**Text passage**:
◆ ◆ ◆
# 1941 Miss America



## Boris (Nov 30, 2013)

My friend Ed (zedsn) asked me to post  before and after photos of his nearly completed Elgin Miss America. I'm sure that he'll be happy to field all questions, and accept any compliments that you may have.


----------



## Oldnut (Nov 30, 2013)

That has to be one of the best looking girls bikes,are those the original colors? Nice


----------



## OldRider (Nov 30, 2013)

That's beautiful, love the color!


----------



## Hubs-n-Spokes (Nov 30, 2013)

Love this bike and how very nice of you to post it for him!


----------



## mike j (Dec 1, 2013)

That bike is absolutely stunning. Very nice period color combo.


----------



## Nickinator (Dec 1, 2013)

I want to know who did his seat, absolutely stunning job on the whole thing its beautiful!

Nick.


----------



## zedsn (Dec 1, 2013)

I was lucky enough to find an original Miss America seat. The pan is a little wider than the conventional girls elgin seat. The paint colors are not original but this is what I wanted to do the bike in. Took a few years to find all of the parts to finish her up.


----------



## jd56 (Dec 1, 2013)

*Nice Job!!!*

I ran into one of these this past summer and had no idea what it was. Of course it was missing the very hard to find dual headlights which, would have persuaded made me to buy it for myself. 
It is a cool and graceful looking bike....not a tanklight but, damn close.

Very nice job!!!


----------



## Freqman1 (Dec 1, 2013)
◆ ◆ ◆
**Dataset extract**:
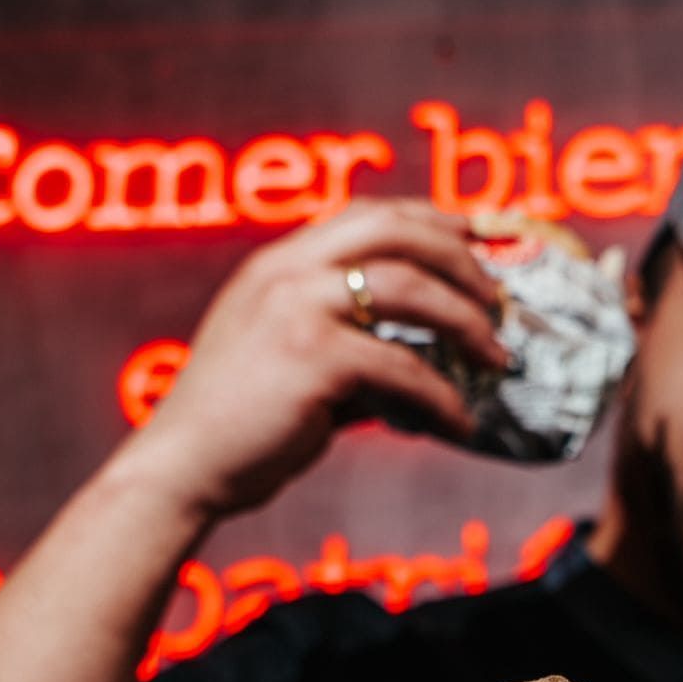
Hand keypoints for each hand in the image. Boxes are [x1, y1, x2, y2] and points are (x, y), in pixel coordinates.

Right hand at [120, 200, 506, 517]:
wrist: (183, 467)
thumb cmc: (235, 426)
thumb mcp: (287, 362)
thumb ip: (345, 348)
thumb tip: (416, 367)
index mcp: (279, 262)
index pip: (369, 214)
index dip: (433, 220)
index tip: (483, 236)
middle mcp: (288, 271)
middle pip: (397, 231)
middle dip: (461, 258)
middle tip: (499, 300)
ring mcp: (298, 308)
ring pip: (408, 288)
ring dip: (465, 321)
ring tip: (497, 356)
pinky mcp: (313, 358)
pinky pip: (401, 367)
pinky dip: (440, 397)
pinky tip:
◆ ◆ ◆
**What you will do**:
(1) Reproduce a passage of the Miss America bike thread word for word, beginning at the words "I was lucky" and stopping after the words "jd56 (Dec 1, 2013)".
(2) In the Miss America bike thread, how does the pan of the original Miss America seat compare with that of the conventional girls Elgin seat?
Rely only on the Miss America bike thread for what comes next.

**Solutions for each task**:
(1)
I was lucky enough to find an original Miss America seat. The pan is a little wider than the conventional girls elgin seat. The paint colors are not original but this is what I wanted to do the bike in. Took a few years to find all of the parts to finish her up.


----------



## jd56 (Dec 1, 2013)

(2) It is a little wider.